BEGIN DATASET RECORDS

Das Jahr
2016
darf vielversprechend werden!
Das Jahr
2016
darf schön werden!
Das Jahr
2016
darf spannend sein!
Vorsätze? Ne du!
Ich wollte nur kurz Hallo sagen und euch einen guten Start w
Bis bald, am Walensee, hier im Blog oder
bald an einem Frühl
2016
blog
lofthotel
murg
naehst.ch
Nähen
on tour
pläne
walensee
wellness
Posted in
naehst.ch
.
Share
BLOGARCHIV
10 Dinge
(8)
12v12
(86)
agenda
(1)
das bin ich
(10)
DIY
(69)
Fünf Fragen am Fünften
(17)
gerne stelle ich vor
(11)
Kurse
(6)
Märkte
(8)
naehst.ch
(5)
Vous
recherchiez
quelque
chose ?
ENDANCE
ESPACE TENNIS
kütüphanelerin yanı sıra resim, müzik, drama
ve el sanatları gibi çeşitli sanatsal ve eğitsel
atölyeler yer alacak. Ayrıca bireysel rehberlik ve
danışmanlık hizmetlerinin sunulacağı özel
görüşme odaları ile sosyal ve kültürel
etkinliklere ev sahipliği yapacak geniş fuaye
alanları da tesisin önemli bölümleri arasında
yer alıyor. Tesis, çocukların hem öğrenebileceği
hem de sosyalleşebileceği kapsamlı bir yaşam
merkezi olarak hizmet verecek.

END DATASET RECORDS
BEGIN DATASET RECORDS

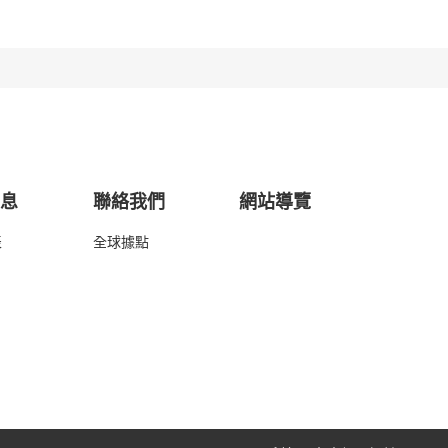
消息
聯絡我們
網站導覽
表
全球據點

END DATASET RECORDS

Lines holding "werden" in the data above: copy each of them.

darf vielversprechend werden!
darf schön werden!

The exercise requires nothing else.